Fund Detail

On March 20, 2012, the American Dairy Science Association (ADSA) and the American Society of Animal Science (ASAS) recognized Dairy Scientist Dr. David J. Schingoethe with a symposium in his honor on amino acid nutrition of lactating dairy cows. Schingoethe, Retired Distinguished Professor Emeritus of Dairy Science at South Dakota State University, devoted his career to research, teaching, and mentoring of graduate and undergraduate students in Dairy Cattle Nutrition and Physiology.

David Schingoethe obtained his B.S. in Animal Science in 1964 and his M.S. in 1965, working under Dr. Bruce Larson at the University of Illinois. Dr. Schingoethe received his Ph.D. in 1968 from Michigan State University working with Dr. Bill Thomas. In 1969, Dr. Schingoethe joined South Dakota State University as Assistant Professor of Dairy Science. He was promoted to Associate Professor in 1973 and to Full Professor in 1980. Schingoethe was advisor to 9 Ph.D.’s, 37 Master’s and hundreds of undergraduate students in Dairy Science during his 42 years of Research and Teaching at South Dakota State University.   

The goal of the Schingoethe symposium is to focus on a specific topic of Dairy Cattle Nutrition each year that can range from calf nutrition through lactating dairy cows. The symposium can/will be a combination of invited presentations and selected abstracts that mesh with the symposium focus that particular year. The inaugural symposium was well attended and is available as a webinar on www.asas.org.

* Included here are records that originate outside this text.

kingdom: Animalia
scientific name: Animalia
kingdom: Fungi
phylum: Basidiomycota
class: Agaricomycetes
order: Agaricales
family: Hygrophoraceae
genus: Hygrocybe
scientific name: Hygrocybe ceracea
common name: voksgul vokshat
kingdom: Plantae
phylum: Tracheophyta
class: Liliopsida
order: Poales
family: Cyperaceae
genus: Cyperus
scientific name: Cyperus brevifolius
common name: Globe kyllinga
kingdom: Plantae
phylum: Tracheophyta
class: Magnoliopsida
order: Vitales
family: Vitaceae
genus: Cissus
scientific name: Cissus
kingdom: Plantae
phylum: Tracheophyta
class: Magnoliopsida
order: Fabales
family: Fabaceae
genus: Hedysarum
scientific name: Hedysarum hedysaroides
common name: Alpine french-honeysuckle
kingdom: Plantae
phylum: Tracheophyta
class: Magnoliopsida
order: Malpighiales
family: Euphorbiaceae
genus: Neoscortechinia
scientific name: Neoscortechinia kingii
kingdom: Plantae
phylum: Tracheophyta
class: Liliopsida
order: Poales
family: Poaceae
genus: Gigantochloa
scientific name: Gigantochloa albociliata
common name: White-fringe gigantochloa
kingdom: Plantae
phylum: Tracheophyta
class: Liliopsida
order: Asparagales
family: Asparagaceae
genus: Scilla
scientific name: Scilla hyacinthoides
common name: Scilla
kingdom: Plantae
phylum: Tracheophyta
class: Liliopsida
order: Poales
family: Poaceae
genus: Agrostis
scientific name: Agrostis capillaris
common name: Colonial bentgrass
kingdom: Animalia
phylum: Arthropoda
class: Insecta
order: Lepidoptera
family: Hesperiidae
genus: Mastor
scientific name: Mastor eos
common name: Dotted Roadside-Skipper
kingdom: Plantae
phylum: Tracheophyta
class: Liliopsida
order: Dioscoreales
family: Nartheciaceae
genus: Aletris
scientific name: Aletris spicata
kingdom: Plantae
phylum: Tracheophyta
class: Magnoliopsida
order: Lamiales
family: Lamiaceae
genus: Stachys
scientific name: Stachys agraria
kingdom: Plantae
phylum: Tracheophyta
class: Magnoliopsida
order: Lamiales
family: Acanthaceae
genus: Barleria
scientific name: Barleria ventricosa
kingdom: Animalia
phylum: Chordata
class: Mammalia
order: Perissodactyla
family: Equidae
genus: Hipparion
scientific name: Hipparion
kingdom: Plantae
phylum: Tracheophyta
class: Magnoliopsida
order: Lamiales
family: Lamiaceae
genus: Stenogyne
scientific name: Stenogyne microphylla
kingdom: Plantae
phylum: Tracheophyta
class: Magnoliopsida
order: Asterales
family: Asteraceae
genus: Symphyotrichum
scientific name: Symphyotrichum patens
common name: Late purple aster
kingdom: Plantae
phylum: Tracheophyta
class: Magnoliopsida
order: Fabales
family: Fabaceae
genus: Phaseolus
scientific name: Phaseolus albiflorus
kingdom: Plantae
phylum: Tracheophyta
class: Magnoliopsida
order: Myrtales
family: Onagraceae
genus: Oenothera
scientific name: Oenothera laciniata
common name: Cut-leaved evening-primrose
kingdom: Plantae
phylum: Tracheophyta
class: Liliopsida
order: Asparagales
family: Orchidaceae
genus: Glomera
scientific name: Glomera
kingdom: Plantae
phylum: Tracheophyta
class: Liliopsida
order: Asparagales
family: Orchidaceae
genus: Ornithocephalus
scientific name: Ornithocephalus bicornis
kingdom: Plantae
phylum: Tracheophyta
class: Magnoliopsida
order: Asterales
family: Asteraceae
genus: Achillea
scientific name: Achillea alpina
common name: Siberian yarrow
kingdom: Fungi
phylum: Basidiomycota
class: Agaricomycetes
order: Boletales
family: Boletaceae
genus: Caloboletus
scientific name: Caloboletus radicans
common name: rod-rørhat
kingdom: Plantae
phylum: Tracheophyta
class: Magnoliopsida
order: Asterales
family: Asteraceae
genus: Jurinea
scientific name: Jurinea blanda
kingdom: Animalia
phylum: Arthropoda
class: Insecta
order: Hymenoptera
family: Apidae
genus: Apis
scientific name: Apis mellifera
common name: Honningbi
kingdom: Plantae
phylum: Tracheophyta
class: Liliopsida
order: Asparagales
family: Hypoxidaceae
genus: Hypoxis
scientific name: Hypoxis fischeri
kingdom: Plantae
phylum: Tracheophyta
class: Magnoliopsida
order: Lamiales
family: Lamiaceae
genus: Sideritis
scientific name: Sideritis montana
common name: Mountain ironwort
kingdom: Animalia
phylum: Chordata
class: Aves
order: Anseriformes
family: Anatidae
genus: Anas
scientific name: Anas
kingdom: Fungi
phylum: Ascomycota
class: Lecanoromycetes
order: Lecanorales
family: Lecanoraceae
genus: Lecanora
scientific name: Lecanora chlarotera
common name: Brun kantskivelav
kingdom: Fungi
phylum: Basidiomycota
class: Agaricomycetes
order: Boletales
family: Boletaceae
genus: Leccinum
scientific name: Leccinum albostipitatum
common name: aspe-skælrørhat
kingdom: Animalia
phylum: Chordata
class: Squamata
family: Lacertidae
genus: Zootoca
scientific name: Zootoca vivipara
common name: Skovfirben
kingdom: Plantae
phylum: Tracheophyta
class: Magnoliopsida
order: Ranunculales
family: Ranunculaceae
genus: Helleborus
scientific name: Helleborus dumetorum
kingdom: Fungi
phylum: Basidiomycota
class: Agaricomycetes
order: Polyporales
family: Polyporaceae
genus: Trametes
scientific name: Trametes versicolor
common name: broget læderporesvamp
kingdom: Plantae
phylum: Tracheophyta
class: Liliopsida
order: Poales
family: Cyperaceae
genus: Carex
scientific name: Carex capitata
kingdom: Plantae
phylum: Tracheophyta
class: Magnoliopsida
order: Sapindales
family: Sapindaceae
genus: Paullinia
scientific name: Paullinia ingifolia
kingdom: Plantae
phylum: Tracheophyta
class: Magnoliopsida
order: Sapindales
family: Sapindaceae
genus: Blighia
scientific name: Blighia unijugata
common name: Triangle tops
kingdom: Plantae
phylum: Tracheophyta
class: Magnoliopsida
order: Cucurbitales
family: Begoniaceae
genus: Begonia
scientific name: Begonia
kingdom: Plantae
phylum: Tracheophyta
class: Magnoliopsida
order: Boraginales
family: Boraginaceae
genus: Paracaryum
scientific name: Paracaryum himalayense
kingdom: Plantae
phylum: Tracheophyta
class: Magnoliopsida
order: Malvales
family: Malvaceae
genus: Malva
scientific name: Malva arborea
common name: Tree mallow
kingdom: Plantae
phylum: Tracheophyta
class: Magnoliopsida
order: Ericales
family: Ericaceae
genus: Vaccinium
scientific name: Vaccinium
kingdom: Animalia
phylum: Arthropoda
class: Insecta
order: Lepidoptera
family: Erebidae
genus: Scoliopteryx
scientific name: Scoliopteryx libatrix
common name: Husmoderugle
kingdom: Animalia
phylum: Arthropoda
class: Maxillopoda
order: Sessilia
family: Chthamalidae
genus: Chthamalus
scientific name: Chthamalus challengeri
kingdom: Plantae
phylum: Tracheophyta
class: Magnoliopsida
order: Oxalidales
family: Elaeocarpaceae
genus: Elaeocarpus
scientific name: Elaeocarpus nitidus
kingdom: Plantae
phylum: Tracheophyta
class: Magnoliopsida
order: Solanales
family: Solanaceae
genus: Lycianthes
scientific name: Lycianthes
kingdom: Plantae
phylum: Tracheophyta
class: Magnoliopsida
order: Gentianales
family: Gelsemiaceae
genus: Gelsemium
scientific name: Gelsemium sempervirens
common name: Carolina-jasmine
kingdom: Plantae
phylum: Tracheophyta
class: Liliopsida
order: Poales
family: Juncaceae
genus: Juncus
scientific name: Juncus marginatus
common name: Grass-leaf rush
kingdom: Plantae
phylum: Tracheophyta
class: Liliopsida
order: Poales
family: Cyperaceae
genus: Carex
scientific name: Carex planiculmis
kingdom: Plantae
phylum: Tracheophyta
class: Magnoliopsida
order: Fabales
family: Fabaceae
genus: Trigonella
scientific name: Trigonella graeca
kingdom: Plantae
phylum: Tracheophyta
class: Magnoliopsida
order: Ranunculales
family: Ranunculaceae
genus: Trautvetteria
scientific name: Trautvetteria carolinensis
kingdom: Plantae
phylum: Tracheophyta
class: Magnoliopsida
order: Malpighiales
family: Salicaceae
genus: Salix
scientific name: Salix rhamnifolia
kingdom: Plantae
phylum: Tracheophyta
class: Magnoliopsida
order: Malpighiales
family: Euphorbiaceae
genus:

The David J. Schingoethe Appreciation club is managed by the ASAS Foundation. Growing the Dairy program at Midwest was considered to be of such importance this club has begun holding symposium before fully funding the club.  Please help us insure quality growth of the Midwest Branch Dairy Program. 

Value of club as of 1/2017: $25,000 

The funds from this club have supported the following symposia at the ADSA-ASAS Midwest Meetings.

2013 Symposium:

The Use of Co-Products in Dairy Cattle Diets. D. Schingoethe*, Dairy Science, South Dakota State University, Brookings.

The Evaluation of the Ever Changing Co-Products. K. Karges*, Industry, AC Nutrition, Winters, TX.

Nutrient variability in co-products affecting ration cost and performance in lactating dairy cows. D. Kleinschmit 1,*, D. Casper 2, 1Agri-King, Inc., Fulton, IL, 2Dairy Science Dept., South Dakota State University, Brookings.

Co-Product Availability and their Value in Dairy Cattle Diets. M. Jerred*, Cargill, Elk River, MN.

Ways to feed dairy cattle to get through current conditions. L. Whitlock*, Progressive Dairy Solutions, Merced, CA.

2012 Symposium:

History of amino acid research in lactating dairy cows. D. J. Schingoethe*, South Dakota State University, Brookings.

A review of the ruminally protected amino acid research conducted at South Dakota State University by Dr. Schingoethe. D. P. Casper*, South Dakota State University, Brookings.

Factors affecting mammary blood flow (MBF) and its impact on milk production in dairy cows. D. H. Kleinschmit*, Agri-King Inc., Fulton, IL.

Predictions of nutrient availability and animal response of dairy diets based on soy proteins and distillers grains using different formulation models. K. Mjoun*1 and K. F. Kalscheur2, 1Alltech Inc., Brookings, SD, 2South Dakota State University, Brookings.

Field observations of using amino acid balancing for lactating dairy cows: What works and what doesn’t. M. Brouk*, Kansas State University, Manhattan.